Covid-19 Model Shows Oregon Hospital Overload by May if Nothing is Done

Stats from the New Website Covid Act Shows Discouraging Prognosis for State’s Healthcare Centers  

“Shelter in Place,” suggests the new website, Covid Act, which has been projecting statistics for hospital overload across the US. According to the website, limited action (i.e. business as usual) would cause Oregon hospitals to see a spike in patients with COVID-19, causing them to be overfilled by the end of April.  

The projection shows the potential for a worst-case scenario of around 85,000 estimated deaths due to coronavirus, which is both 28,000 more than Corvallis’ population, and more than five times the amount of available hospital beds in the state. Once overwhelmed, a death-spiral would begin which would make it increasingly difficult to treat existing and incoming patients. 

However, it’s important to remember that this is a worst-case scenario, and that the social distancing and self-seclusion measures will greatly reduce the amount of hospitalizations. The site itself states that the model is “intended to help make fast decisions, not predict the future.”  
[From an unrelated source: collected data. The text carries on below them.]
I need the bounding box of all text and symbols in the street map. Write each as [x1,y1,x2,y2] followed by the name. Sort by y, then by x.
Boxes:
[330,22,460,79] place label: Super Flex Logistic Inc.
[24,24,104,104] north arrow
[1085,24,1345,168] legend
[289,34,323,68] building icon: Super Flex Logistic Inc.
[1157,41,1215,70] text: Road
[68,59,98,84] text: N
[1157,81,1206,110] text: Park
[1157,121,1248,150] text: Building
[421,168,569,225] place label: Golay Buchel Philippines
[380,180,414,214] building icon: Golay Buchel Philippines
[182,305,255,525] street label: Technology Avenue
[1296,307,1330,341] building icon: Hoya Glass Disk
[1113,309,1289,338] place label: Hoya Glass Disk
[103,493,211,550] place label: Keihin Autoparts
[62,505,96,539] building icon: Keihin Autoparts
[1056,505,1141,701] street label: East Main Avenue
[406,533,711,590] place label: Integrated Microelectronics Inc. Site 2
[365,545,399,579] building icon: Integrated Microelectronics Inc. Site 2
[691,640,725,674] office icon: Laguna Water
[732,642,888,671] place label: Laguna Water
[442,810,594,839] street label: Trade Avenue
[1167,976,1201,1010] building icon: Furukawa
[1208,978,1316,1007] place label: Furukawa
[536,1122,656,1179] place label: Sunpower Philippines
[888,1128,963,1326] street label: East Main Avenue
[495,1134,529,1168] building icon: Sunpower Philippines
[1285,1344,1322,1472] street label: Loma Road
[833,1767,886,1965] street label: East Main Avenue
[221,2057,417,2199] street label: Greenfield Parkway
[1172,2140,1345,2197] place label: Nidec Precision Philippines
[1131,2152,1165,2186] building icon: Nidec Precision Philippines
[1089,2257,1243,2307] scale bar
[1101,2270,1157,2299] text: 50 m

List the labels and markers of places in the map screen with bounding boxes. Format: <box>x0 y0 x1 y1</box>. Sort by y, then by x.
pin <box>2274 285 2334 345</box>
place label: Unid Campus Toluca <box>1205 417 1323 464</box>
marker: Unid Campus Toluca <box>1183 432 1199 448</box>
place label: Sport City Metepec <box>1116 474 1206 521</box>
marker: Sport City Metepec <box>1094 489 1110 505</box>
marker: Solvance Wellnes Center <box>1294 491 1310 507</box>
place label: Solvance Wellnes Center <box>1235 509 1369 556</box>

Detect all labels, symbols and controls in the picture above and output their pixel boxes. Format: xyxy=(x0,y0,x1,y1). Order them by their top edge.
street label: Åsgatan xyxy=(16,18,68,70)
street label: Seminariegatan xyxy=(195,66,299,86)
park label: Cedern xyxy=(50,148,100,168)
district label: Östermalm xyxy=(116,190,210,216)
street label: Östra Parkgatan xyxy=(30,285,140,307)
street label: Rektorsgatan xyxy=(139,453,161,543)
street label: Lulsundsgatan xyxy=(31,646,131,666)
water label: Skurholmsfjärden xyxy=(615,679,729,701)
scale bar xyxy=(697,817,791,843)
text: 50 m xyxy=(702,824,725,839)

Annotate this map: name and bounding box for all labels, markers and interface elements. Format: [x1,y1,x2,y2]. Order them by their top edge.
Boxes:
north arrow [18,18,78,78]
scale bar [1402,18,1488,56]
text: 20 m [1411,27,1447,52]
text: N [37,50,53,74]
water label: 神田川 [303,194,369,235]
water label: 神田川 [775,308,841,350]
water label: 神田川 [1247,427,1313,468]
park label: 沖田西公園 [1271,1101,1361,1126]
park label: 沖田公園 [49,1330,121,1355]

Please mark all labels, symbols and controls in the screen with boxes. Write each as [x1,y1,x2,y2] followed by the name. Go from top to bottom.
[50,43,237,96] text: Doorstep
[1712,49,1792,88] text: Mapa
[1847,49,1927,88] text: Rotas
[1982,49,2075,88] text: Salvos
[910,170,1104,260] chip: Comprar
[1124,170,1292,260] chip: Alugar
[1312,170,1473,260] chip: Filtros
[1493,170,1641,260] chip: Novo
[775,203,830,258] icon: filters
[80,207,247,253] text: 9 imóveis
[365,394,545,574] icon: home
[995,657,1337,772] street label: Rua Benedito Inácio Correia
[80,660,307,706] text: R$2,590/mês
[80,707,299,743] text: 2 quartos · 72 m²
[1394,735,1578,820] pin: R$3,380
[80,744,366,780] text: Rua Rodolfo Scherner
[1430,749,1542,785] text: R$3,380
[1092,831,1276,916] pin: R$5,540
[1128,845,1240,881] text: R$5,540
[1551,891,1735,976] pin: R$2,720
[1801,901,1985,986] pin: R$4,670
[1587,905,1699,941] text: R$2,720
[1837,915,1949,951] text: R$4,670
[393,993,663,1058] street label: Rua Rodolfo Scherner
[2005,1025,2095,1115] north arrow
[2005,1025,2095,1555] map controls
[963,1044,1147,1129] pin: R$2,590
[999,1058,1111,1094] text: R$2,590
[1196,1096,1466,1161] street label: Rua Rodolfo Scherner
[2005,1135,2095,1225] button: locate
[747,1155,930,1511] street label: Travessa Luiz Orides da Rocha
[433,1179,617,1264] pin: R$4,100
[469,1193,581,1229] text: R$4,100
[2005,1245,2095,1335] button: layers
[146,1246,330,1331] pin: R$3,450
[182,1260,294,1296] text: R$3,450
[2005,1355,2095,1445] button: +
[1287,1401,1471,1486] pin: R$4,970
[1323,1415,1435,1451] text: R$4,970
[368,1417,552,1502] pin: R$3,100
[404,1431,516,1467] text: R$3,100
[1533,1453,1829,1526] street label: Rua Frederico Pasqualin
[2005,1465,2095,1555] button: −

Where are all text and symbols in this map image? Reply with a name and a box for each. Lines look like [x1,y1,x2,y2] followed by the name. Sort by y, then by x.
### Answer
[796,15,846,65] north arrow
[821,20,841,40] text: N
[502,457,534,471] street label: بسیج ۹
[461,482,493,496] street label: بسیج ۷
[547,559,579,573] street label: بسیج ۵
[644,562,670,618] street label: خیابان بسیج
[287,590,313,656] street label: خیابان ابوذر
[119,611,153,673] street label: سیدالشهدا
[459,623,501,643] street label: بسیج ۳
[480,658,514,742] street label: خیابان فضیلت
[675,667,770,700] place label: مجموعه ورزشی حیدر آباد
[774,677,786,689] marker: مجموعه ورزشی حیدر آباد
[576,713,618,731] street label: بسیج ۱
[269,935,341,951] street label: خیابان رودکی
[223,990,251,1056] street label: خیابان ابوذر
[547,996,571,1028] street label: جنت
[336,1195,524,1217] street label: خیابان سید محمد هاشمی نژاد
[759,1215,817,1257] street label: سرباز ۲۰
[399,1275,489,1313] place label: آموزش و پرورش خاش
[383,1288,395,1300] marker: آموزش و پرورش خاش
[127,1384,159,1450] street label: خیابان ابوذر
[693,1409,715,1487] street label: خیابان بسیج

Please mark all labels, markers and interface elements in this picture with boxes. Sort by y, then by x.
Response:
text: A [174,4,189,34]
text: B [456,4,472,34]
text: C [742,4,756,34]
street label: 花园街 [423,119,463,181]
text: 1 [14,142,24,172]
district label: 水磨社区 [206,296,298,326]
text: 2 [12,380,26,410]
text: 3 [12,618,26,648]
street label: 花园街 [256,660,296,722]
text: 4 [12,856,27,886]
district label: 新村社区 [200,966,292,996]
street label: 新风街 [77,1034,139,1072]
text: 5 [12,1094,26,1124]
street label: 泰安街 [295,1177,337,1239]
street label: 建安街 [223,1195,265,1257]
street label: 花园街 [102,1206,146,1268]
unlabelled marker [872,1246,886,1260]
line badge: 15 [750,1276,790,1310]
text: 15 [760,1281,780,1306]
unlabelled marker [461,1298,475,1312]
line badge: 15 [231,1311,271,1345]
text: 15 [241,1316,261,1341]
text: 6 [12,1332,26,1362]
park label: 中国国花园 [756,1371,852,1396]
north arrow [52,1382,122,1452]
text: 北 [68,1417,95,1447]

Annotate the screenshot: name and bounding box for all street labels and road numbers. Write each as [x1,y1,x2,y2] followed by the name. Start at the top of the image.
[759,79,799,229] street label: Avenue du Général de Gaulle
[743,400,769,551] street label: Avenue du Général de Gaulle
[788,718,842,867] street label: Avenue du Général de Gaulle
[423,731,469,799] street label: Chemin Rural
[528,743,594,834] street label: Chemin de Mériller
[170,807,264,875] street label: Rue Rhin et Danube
According to the graph, self-seclusion and Gov. Brown’s new stay at home order may delay hospital overload by more than three months, allowing said hospitals much needed time to recoup and restock. Brown’s order is effectively the same as a shelter-in-place order, just worded differently to reduce potential panic. 

Correction: The projection of potential worst-case scenario shows around 85,000 estimated deaths, not hospitalizations. This article has been edited to reflect this fact.